**Exercise:** Reproduce every line of the listing below verbatim, omitting the pictures.

--- BEGIN Stored data ---

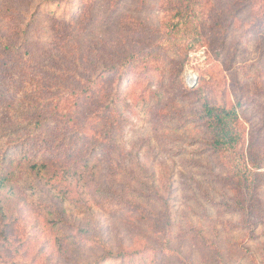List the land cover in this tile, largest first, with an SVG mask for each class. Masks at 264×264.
Masks as SVG:
<instances>
[{"label":"rangeland","instance_id":"rangeland-1","mask_svg":"<svg viewBox=\"0 0 264 264\" xmlns=\"http://www.w3.org/2000/svg\"><path fill=\"white\" fill-rule=\"evenodd\" d=\"M0 36L31 55L0 86L1 134L133 56L124 135L89 175L0 190V264H264V0H0ZM204 103L238 104L230 150L211 146Z\"/></svg>","mask_w":264,"mask_h":264},{"label":"trees","instance_id":"trees-1","mask_svg":"<svg viewBox=\"0 0 264 264\" xmlns=\"http://www.w3.org/2000/svg\"><path fill=\"white\" fill-rule=\"evenodd\" d=\"M3 8L9 13V9ZM193 17V10L179 11L168 33L179 31L184 25L191 23ZM33 20H29L27 25ZM63 20L65 19L61 18L59 21ZM70 22L74 20L68 23ZM15 53L18 56L14 59L5 58V55ZM26 55L31 57L23 46L14 47L0 36V86L8 78L9 82L15 81L16 77L12 76V71L25 73L26 69L21 65L25 63ZM130 60H133V56L120 65L97 71L96 75L91 73L79 88L64 90L59 99L51 100L55 105L49 109L51 114L45 121H30L13 127L4 134L0 133V190L5 188L11 194L13 192L19 194L18 186L21 180H25L23 183L29 186L34 196L38 197L37 192L42 188V182L47 184L61 179L78 182L77 177L89 175L90 163L96 160V154L102 151V144L115 135H124L119 130L121 121L119 109L126 108L129 104L122 98L121 89L130 79L128 71L119 70L127 67ZM30 69L31 66L27 71ZM81 79L82 77L76 78V85ZM1 88L5 92L10 90L7 86ZM237 106L238 104L227 109L225 106L202 104L199 118H203L208 128L212 130V147L230 150L232 145L237 143L239 135L233 129L237 120ZM90 134L97 136L99 142L87 149L85 145L88 139L90 140ZM47 149H51L50 156L45 152ZM12 154L16 157L11 156ZM52 157L56 161L51 162ZM252 165L258 170L257 164ZM40 172L41 179L38 178ZM53 218L54 214L49 215L44 223L50 225L51 229L57 228L58 224L62 225L59 218L57 221ZM123 255L124 253H108L103 259H120L124 257Z\"/></svg>","mask_w":264,"mask_h":264}]
</instances>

--- END Stored data ---

**Solution for this problem:**
List the land cover in this tile, largest first, with an SVG mask for each class. Masks at 264×264.
Masks as SVG:
<instances>
[{"label":"rangeland","instance_id":"rangeland-1","mask_svg":"<svg viewBox=\"0 0 264 264\" xmlns=\"http://www.w3.org/2000/svg\"><path fill=\"white\" fill-rule=\"evenodd\" d=\"M0 36L31 55L0 86L1 134L133 56L124 135L89 175L0 190V264H264V0H0ZM204 103L238 104L230 150L211 146Z\"/></svg>","mask_w":264,"mask_h":264},{"label":"trees","instance_id":"trees-1","mask_svg":"<svg viewBox=\"0 0 264 264\" xmlns=\"http://www.w3.org/2000/svg\"><path fill=\"white\" fill-rule=\"evenodd\" d=\"M3 8L9 13V9ZM193 17V10L179 11L168 33L179 31L184 25L191 23ZM33 20H29L27 25ZM63 20L65 19L61 18L59 21ZM70 22L74 20L68 23ZM15 53L18 56L14 59L5 58V55ZM26 55L31 57L23 46L14 47L0 36V86L8 78L9 82L15 81L16 77L12 76V71L25 73L26 69L21 65L25 63ZM130 60H133V56L120 65L97 71L96 75L91 73L79 88L64 90L59 99L51 100L55 105L49 109L51 114L45 121H30L13 127L4 134L0 133V190L5 188L11 194L13 192L19 194L18 186L21 180H25L23 183L29 186L34 196L38 197L37 192L42 188V182L47 184L61 179L78 182L77 177L89 175L90 163L96 160V154L102 151V144L115 135H124L119 130L121 121L119 109L126 108L129 104L122 98L121 89L130 79L128 71L119 70L127 67ZM30 69L31 66L27 71ZM81 79L82 77L76 78V85ZM1 88L5 92L10 90L7 86ZM237 106L238 104L227 109L225 106L202 104L199 118H203L208 128L212 130V147L230 150L232 145L237 143L239 135L233 129L237 120ZM90 134L97 136L99 142L87 149L85 145L88 139L90 140ZM47 149H51L50 156L45 152ZM12 154L16 157L11 156ZM52 157L56 161L51 162ZM252 165L258 170L257 164ZM40 172L41 179L38 178ZM53 218L54 214L49 215L44 223L50 225L51 229L57 228L58 224L62 225L59 218L57 221ZM123 255L124 253H108L103 259H120L124 257Z\"/></svg>","mask_w":264,"mask_h":264}]
</instances>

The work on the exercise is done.